# Painting Bad Moons?



## Words_of_Truth (Sep 20, 2007)

So I was wondering what would you suggest is the best way to paint bad moon orks? I was considering going the normal route of spraying black, but I have both grey and white spray available to and thought white maybe an alternative.


----------



## Ratvan (Jun 20, 2011)

I do like painting from a white undercoat however I tend to find that it is very unforgiving much more so then black. Personally I find that greys and browns are the best colour for me to work from


----------



## Words_of_Truth (Sep 20, 2007)

I kind of want to achieve something like this:


----------



## Ratvan (Jun 20, 2011)

That looks amazing, I'd start with brown personally or go for Army Painter Daemonic Yellow and darken it down like I have with my space marines. The same company also have a desert yellow which is more of a tan which may work well (think ww2 khaki)


----------



## Words_of_Truth (Sep 20, 2007)

Or I may go with the way this guy has done his, although I don't have the spray paints for them.
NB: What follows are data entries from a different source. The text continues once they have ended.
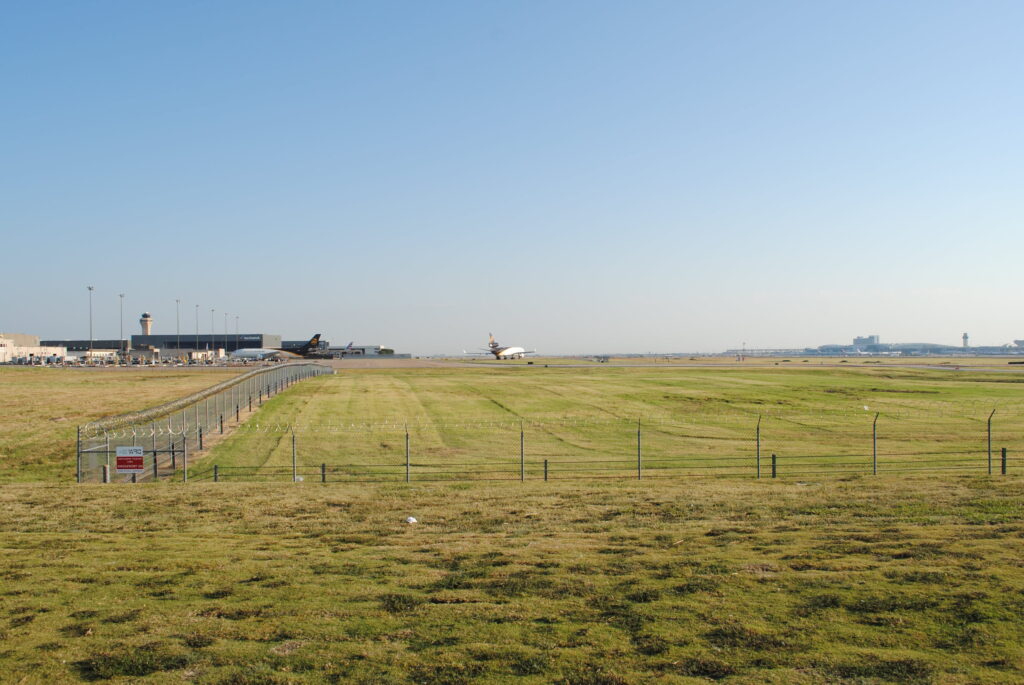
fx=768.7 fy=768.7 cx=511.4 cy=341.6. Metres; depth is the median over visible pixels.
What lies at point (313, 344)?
airplane
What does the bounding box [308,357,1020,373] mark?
runway
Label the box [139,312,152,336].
control tower
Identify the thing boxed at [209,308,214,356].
light pole
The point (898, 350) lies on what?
distant building
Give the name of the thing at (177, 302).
light pole
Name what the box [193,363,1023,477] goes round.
grass field
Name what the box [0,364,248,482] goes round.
grass field
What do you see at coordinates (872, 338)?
distant building
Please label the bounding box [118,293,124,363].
light pole
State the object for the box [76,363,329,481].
chain-link fence
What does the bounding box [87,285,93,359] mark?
light pole
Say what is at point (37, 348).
white building
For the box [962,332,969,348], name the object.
control tower
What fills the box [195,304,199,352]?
light pole
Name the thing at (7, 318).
sky
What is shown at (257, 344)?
hangar
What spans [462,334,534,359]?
airplane
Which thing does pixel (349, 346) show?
airplane
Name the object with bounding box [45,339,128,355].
low building
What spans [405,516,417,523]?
litter
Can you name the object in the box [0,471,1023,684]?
lawn
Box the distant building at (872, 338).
[852,335,879,350]
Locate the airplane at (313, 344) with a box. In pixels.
[233,334,323,361]
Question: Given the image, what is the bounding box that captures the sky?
[0,0,1023,352]
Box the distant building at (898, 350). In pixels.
[723,336,1023,356]
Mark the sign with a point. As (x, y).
(129, 458)
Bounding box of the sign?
[116,446,144,474]
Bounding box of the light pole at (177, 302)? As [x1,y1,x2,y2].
[175,300,180,349]
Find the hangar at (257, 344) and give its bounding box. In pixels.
[132,332,283,354]
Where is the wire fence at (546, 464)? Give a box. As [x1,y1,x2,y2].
[111,409,1019,484]
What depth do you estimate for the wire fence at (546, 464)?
19.20 m
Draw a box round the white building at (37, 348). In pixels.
[0,332,68,363]
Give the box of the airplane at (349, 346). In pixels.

For the normal Orks I think I'm going to try one using black first to see whether I like it if not I'll th en try grey and then white if that ones no good either.


----------



## Ratvan (Jun 20, 2011)

That last one is impressive although I think that he maybe should have attempted to mask his pre shading somewhat to get more realistic battle damage.

Good luck with the Orks I'll be following with interest as I love me some Greenskins


----------



## Words_of_Truth (Sep 20, 2007)

Is pre-shading when you paint black over the areas you want darker for battle damage, so for example black over a white base coat around the vents which you'll then paint over with the main colour (yellow) so those areas are darker?


----------



## SonofVulkan (Apr 14, 2010)

If you stick with a black under-coat, you could do a base coat of Zamesi Desert as this paints over black quite well. Then paint which ever flavour of yellow on top of that. Thats the recipe I use whenever I need to paint yellow on black. Hope this helps.


----------



## Ratvan (Jun 20, 2011)

In short yes, although with a steady hand you can also do the inbetween panels, armour plates etc so not just battle damage. I know someone who did they're Grey KnightsJ with a blue basecoat to give the silver a different sheen when finished its a good alternative to shading


----------



## Words_of_Truth (Sep 20, 2007)

Ratvan said:


> In short yes, although with a steady hand you can also do the inbetween panels, armour plates etc so not just battle damage. I know someone who did they're Grey KnightsJ with a blue basecoat to give the silver a different sheen when finished its a good alternative to shading


That guy did try to pre-shade but he said the yellow spray he used over it wouldn't stick to the black. I think though I'll probably use normal brush painting to do the yellow over the white and pre shaded areas so that shouldn't be a problem should it? When painting over the pre shaded areas do I have to make sure the paint is watered down so the paint comes through or is it mean to be totally covered?


----------



## Ratvan (Jun 20, 2011)

I'd try the paint thinned first and se if you get the desired effect, then you shouldn't experience any unrectifiable effects if you don't like it


----------



## Words_of_Truth (Sep 20, 2007)

Here's the first Ork I've done


----------



## Ratvan (Jun 20, 2011)

Yellow looks good mate


----------



## elmir (Apr 14, 2011)

Just dropping this link here. Seems like a fast and efficient way: 

http://www.dakkadakka.com/dakkaforum/posts/list/374651.page


----------



## Words_of_Truth (Sep 20, 2007)

Awesome, I think I'm definitely going to try that


----------



## Ratvan (Jun 20, 2011)

Thats a great link elmir


----------



## Words_of_Truth (Sep 20, 2007)

Does anyone know where I could get hold of some bad moon symbols?


----------



## Ratvan (Jun 20, 2011)

Actual decals or along the lines of the banners from Battle for Skull Pass?


----------



## Words_of_Truth (Sep 20, 2007)

Banner tops, I want to use em for boss polls.


----------



## Ratvan (Jun 20, 2011)

Like those banner tops?

I may have a large collection of those going unused, can have a look if you want?


----------



## Words_of_Truth (Sep 20, 2007)

That would be great please


----------



## Ratvan (Jun 20, 2011)

PM Sent


----------